1. First, I’m sincerely appreciative to the editorial board of The Times-Picayune for allowing me to contribute to this important discussion, and I’m impressed by their willingness to publish a letter that not only criticized Louisiana Superintendent John White but also their own news reporting on the issue. Although The Times-Picayune‘s integrity and commitment have been beleaguered and beset by a series of bizarre and unfortunate corporate decisions, I consider it a high honor to be selected for publication, and for a Louisiana native, there’s nothing like seeing your own words printed in Louisiana’s paper of record.
2. I had initially submitted a 570 word letter and was asked to parse it down to 350 words; I was able to cut it down to 391 words, and thankfully, they were okay with that. But that said, I had to leave a few things out.
3. For example, I cut an entire paragraph concerning Superintendent John White’s leaked e-mails after Barbara Leader’s initial reports about New Living Word School appeared in The News Star, e-mails that revealed Superintendent White’s efforts to “muddy up a narrative” (his words) in order to convince the public that the Department of Education was taking oversight seriously. To me, Superintendent White’s “brazenly disingenuous” spin on the audits of voucher schools are just the latest example of a larger pattern of purposeful deception. Superintendent White appears to be much more focused on presenting a public relations campaign to support a specific political agenda than in faithfully and diligently representing the facts.

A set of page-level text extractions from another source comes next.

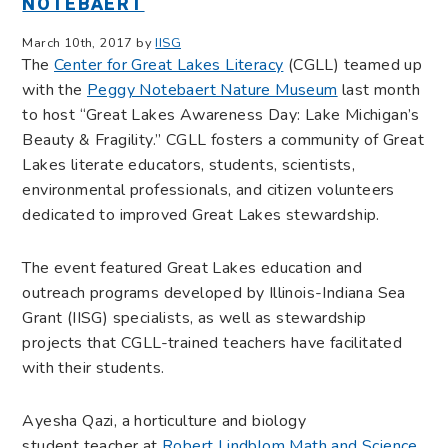
NOTEBAERT
March 10th, 2017 by
IISG
The
Center for Great Lakes Literacy
(CGLL) teamed up
with the
Peggy Notebaert Nature Museum
last month
to host “Great Lakes Awareness Day: Lake Michigan’s
Beauty & Fragility.” CGLL fosters a community of Great
Lakes literate educators, students, scientists,
environmental professionals, and citizen volunteers
dedicated to improved Great Lakes stewardship.
The event featured Great Lakes education and
outreach programs developed by Illinois-Indiana Sea
Grant (IISG) specialists, as well as stewardship
projects that CGLL-trained teachers have facilitated
with their students.
Ayesha Qazi, a horticulture and biology
student teacher at
Robert Lindblom Math and Science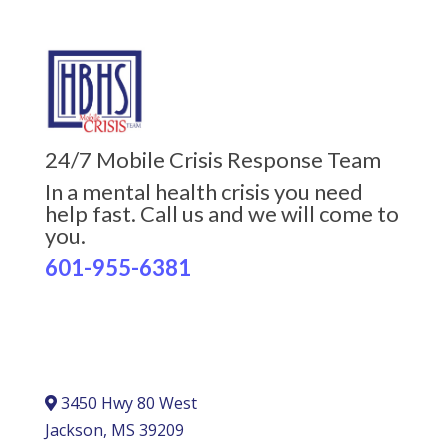
24/7 Mobile Crisis Response Team
In a mental health crisis you need
help fast. Call us and we will come to
you.
601-955-6381
3450 Hwy 80 West
Jackson, MS 39209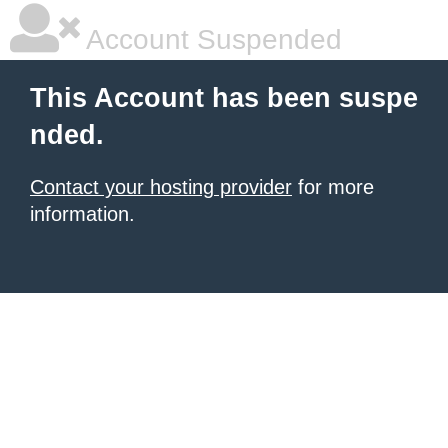
Account Suspended
This Account has been suspe
nded.
Contact your hosting provider
for more
information.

4. The conservative criticism seems to be that liberal opponents of voucher schools have unfairly singled out one school, New Living Word, as a scapegoat. As the audits reveal, however, New Living Word was actually singled out because it was one of the only schools in the entire program that complied with the “rules.” There’s no way to know how rampant and extensive the abuses are, because New Living Word, unlike the vast majority of schools in the program, actually tracked the ways in which it spent taxpayer dollars.

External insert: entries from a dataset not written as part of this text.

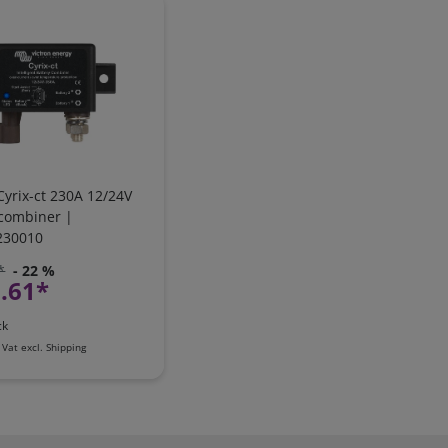
Cyrix-ct 230A 12/24V
 combiner |
230010
*
- 22 %
.61*
ck
 Vat
excl.
Shipping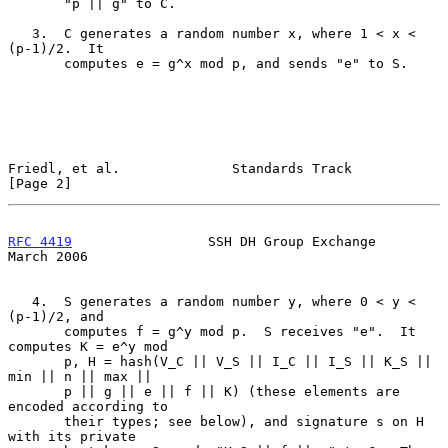
       "p || g" to C.

   3.  C generates a random number x, where 1 < x < 
(p-1)/2.  It

       computes e = g^x mod p, and sends "e" to S.

Friedl, et al.              Standards Track                     
[Page 2]
RFC 4419
                 SSH DH Group Exchange                
March 2006
   4.  S generates a random number y, where 0 < y < 
(p-1)/2, and

       computes f = g^y mod p.  S receives "e".  It 
computes K = e^y mod

       p, H = hash(V_C || V_S || I_C || I_S || K_S || 
min || n || max ||

       p || g || e || f || K) (these elements are 
encoded according to

       their types; see below), and signature s on H 
with its private
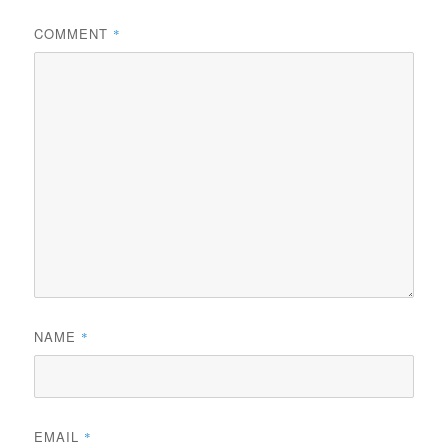
COMMENT
*
NAME
*
EMAIL
*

5. I firmly believe the audits prove that Louisiana’s voucher program violates the Establishment Clause of the United States Constitution. It directly violates the Supreme Court’s decision in Zelman v. Simmons-Harris by providing taxpayer dollars directly to religious schools, instead of providing funds to parents and students. By refusing to disclose how these funds are dispersed, these schools cannot effectively or substantially prove or demonstrate that taxpayer dollars are being used, exclusively, for non-sectarian purposes, and as a result, the program fails all three parts of the Lemon Test.